Excerpt to read →

============

Thanks for the reply.  I have to disagree with the narrowing of the debate to "desktop OS" given your initial claim was that "they're stagnant and offer little to nothing to the industry".  I'm principally responding to that overstatement.  But, I like this approach to discussion.  I think we can both agree that your "little to nothing" was a bit hyperbolic to say the least.  No hard feelings ;)

Like I said, I can't really speak to the technical implementations of any of this stuff.  All I can say is that everything I've read by people that seem to be pretty credible say that the implementation of Quartz was very ahead of it's time especially compared to GDI+ (is that right?).

"Apple still has it turned off by default because they've never gotten it working reliably."

What you're talking about it Quartz 2D extreme, not the GPU-acceleration of the compositor, which has worked beautifully since 2002 in Jaguar.  Quartz 2D Extreme is an effort to have the GPU take over the rest of the graphics pipeline. Not only composite the drawn windows, but actually draw the interior and changes like resizing.  I believe it's actually active in Leopard.  Tiger and then leopard very heavily optimized the performance of Quartz.

============

Extracted records →
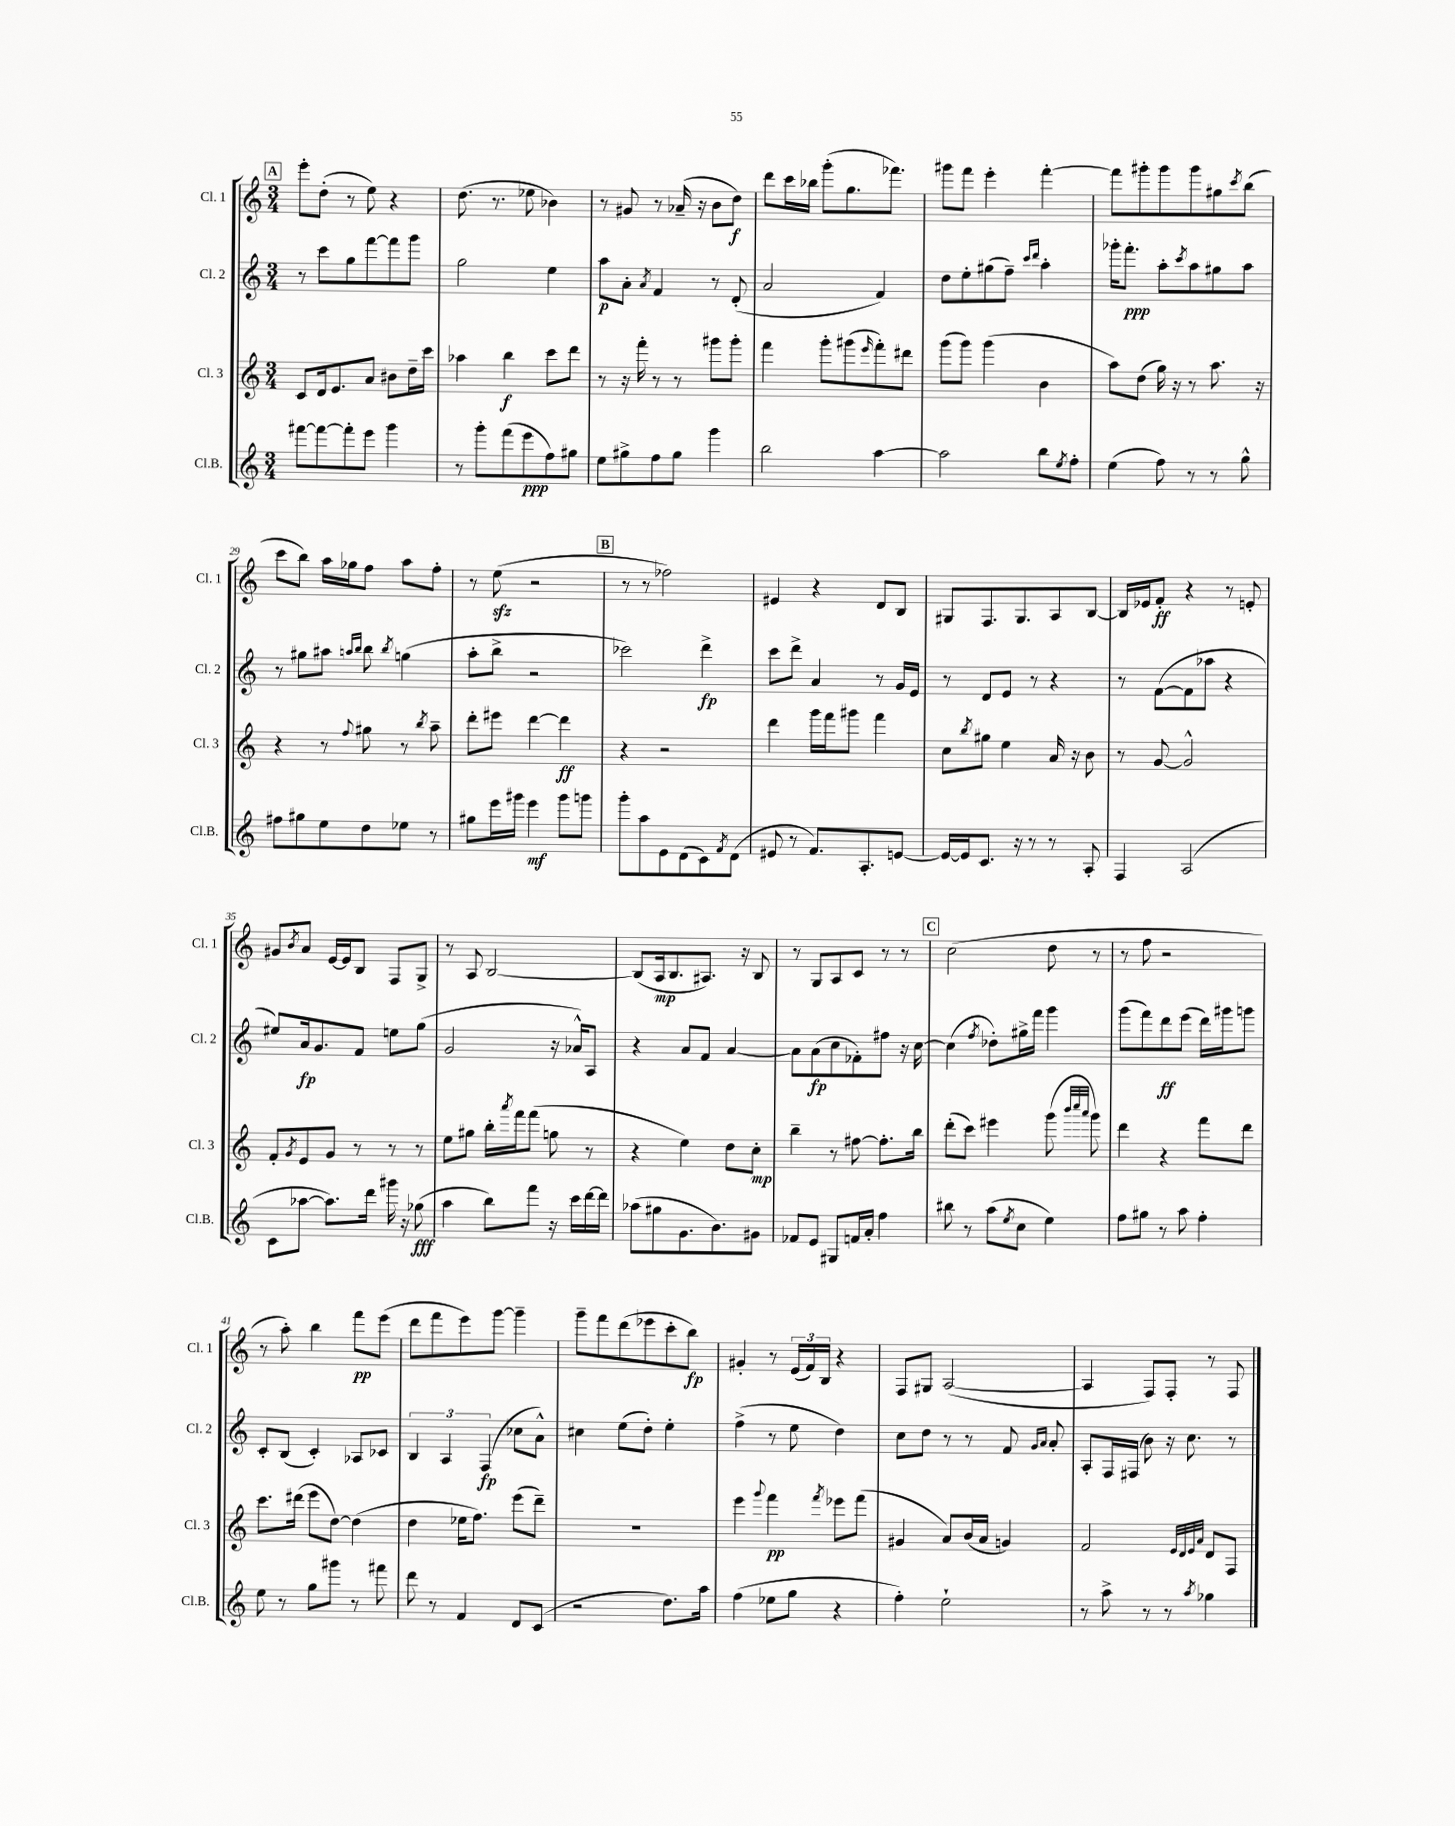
<<
\new StaffGroup <<
\new Staff = "s0" \with { instrumentName = "Cl. 1" shortInstrumentName = "Cl. 1" } {
    \clef treble \key c \major \numericTimeSignature \time 3/4
    \mark \markup { \box "A" } e'''8-. d''8-.( r8 e''8) r4 |
    d''8.( r8. ees''8 bes'4) |
    r8 gis'8 r8 aes'16--( r16 b'8 d''8\f) |
    d'''8 c'''16 bes''16 g'''8-.( g''8. fes'''8.) |
    gis'''8 f'''8 e'''4-. f'''4~-. |
    f'''8 gis'''8-. gis'''8 gis'''8 gis''8 \acciaccatura { c'''8 } b''8( |
    c'''8 b''8) a''16 ges''16 f''8 a''8 f''8-. |
    r8 e''8\sfz( r2 |
    \mark \markup { \box "B" } r8 r8 fes''2) |
    eis'4 r4 d'8 b8 |
    gis8 f8. gis8. a8 b8~ |
    b16 ees'16 f'8-.\ff r4 r8 e'8-. |
    gis'8 \acciaccatura { b'8 } a'8 e'16~ e'16 b8 f8 g8-> |
    r8 a8 b2~ |
    b8( a16\mp b8. ais8.) r16 b8 |
    r8 g8 a8 c'8 r8 r8 |
    \mark \markup { \box "C" } c''2( d''8 r8 |
    r8 f''8 r2 |
    r8 a''8-.) b''4 f'''8\pp e'''8( |
    d'''8 f'''8 e'''8) g'''8~ g'''4-- |
    g'''8-- f'''8 d'''8( ees'''8 c'''8-. b''8\fp) |
    gis'4-. r8 \tuplet 3/2 { e'16( f'16) b16 } r4 |
    f8 gis8 a2~( |
    a4 f8) f8-. r8 f8 \bar "|." |
}
\new Staff = "s1" \with { instrumentName = "Cl. 2" shortInstrumentName = "Cl. 2" } {
    \clef treble \key c \major \numericTimeSignature \time 3/4
    \mark \markup { \box "A" } r8 c'''8 g''8 f'''8~ f'''8 g'''8 |
    g''2 e''4 |
    a''8\p a'8-. \acciaccatura { a'8 } f'4 r8 d'8-.( |
    a'2 f'4) |
    d''8 e''8-. gis''8( f''8--) \grace { c'''16 d'''16 } a''4-. |
    ges'''16-. f'''8.-.\ppp a''8-. \acciaccatura { c'''8 } a''8 gis''8 a''8 |
    r8 gis''8 ais''8 \grace { a''16 b''16 } b''8 \acciaccatura { b''8 } g''4( |
    a''8-. b''8-> r2 |
    \mark \markup { \box "B" } ces'''2) d'''4->\fp |
    c'''8 d'''8-> a'4 r8 g'16 e'16 |
    r8 d'8 e'8 r8 r4 |
    r8 f'8~( f'8 aes''8 r4 |
    eis''8) a'16\fp g'8. f'8 e''8 g''8( |
    g'2 r16 aes'16-^) a8 |
    r4 a'8 f'8 a'4~ |
    a'8 a'8\fp( c''8 fes'8-.) fis''8 r16 c''16~ |
    \mark \markup { \box "C" } c''4( \acciaccatura { f''8 } des''8-.) gis''16-> f'''16 g'''4 |
    g'''8( f'''8) d'''8\ff e'''8( d'''16) gis'''16 g'''8 |
    c'8-. b8( c'4-.) aes8 ces'8 |
    \tuplet 3/2 { b4 a4 f4\fp( } ces''8 a'8-^) |
    cis''4 e''8( d''8-.) e''4-. |
    f''4->( r8 e''8 d''4) |
    c''8 d''8 r8 r8 f'8 \grace { g'16 a'16 } a'8-. |
    a8-. f16 fis16( b'8) r16 c''8. r8 \bar "|." |
}
\new Staff = "s2" \with { instrumentName = "Cl. 3" shortInstrumentName = "Cl. 3" } {
    \clef treble \key c \major \numericTimeSignature \time 3/4
    \mark \markup { \box "A" } c'8 d'16 e'8. a'8 bis'8 d''16-- c'''16 |
    aes''4 b''4\f c'''8 d'''8 |
    r8 r16 f'''16-. r8 r8 gis'''8 gis'''8-. |
    f'''4 g'''8-. gis'''8( \grace { e'''16 } f'''8-.) dis'''8 |
    g'''8( g'''8) g'''4( b'4 |
    a''8) d''8( g''16) r16 r8 a''8. r16 |
    r4 r8 \appoggiatura { f''8 } gis''8 r8 \acciaccatura { b''8 } a''8-- |
    d'''8-. eis'''8 d'''4~ d'''4\ff |
    \mark \markup { \box "B" } r4 r2 |
    d'''4 g'''16 f'''16 gis'''8 f'''4 |
    c''8 \acciaccatura { b''8 } gis''8 e''4 a'16 r16 b'8 |
    r8 g'8~ g'2-^ |
    f'8-. \acciaccatura { g'8 } e'8 g'8 r8 r8 r8 |
    e''8 gis''8 b''16-. \acciaccatura { a'''8 } f'''16 f'''8( g''8 r8 |
    r4 e''4) d''8 c''8-.\mp |
    b''4-- r8 fis''8~ fis''8.-. b''16 |
    \mark \markup { \box "C" } d'''8-.( c'''8) eis'''4 g'''8( \grace { b'''32 c''''32 a'''32 } g'''8) |
    d'''4 r4 f'''8 d'''8 |
    c'''8. dis'''16( e'''8 d''8~) d''4( |
    d''4 ees''16 f''8.) e'''8( d'''8--) |
    R2. |
    e'''4 \appoggiatura { g'''8 } f'''4\pp \acciaccatura { f'''8 } ees'''8 f'''8( |
    gis'4 a'8) b'16( a'16 g'4) |
    f'2 \grace { e'32 d'32 e'32 a'32 } d'8 f8 \bar "|." |
}
\new Staff = "s3" \with { instrumentName = "Cl.B." shortInstrumentName = "Cl.B." } {
    \clef treble \key c \major \numericTimeSignature \time 3/4
    \mark \markup { \box "A" } fis'''8~ fis'''8~ fis'''8-. e'''8 g'''4 |
    r8 g'''8-. f'''8( e'''8\ppp f''8) gis''8 |
    e''8 gis''8-> f''8 gis''8 g'''4 |
    b''2 a''4~ |
    a''2 b''8 \acciaccatura { e''8 } f''8-. |
    e''4( f''8) r8 r8 g''8-^ |
    fis''8 gis''8 e''8 d''8 ees''8 r8 |
    gis''8 e'''16 gis'''16 e'''4\mf gis'''8 g'''8 |
    \mark \markup { \box "B" } g'''8-. a''8 e'8 d'8( c'8) \acciaccatura { f'8 } d'8( |
    eis'8 r8 f'8.) a8.-. e'8~ |
    e'16~ e'16 c'8. r16 r8 r8 a8-. |
    f4 a2( |
    c'8 aes''8~ aes''8.) d'''16 gis'''16 r16 ges''8\fff( |
    a''4 b''8) f'''8 r16 c'''16 d'''16~ d'''16 |
    aes''8( gis''8 g'8. b'8.) gis'8 |
    fes'8 e'8 gis8 f'16 a'16-. f''4 |
    \mark \markup { \box "C" } bis''8 r8 a''8( \acciaccatura { e''8 } c''8 e''4) |
    f''8 gis''8 r8 a''8 f''4-. |
    e''8 r8 g''8 gis'''8 r8 fis'''8 |
    d'''8 r8 f'4 d'8 c'8( |
    r2 d''8.) a''16 |
    f''4( ees''8 g''8 r4 |
    f''4-.) e''2-! |
    r8 a''8-> r8 r8 \acciaccatura { a''8 } ges''4 \bar "|." |
}
>>
>>
\layout { \context { \Score currentBarNumber = #23 } }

============

What the task requires → From the Quartz post above, set down the passage starting with "Thanks for the" and going on through "(is that right?).", copying it word for word.

Exercise response →
Thanks for the reply.  I have to disagree with the narrowing of the debate to "desktop OS" given your initial claim was that "they're stagnant and offer little to nothing to the industry".  I'm principally responding to that overstatement.  But, I like this approach to discussion.  I think we can both agree that your "little to nothing" was a bit hyperbolic to say the least.  No hard feelings ;)

Like I said, I can't really speak to the technical implementations of any of this stuff.  All I can say is that everything I've read by people that seem to be pretty credible say that the implementation of Quartz was very ahead of it's time especially compared to GDI+ (is that right?).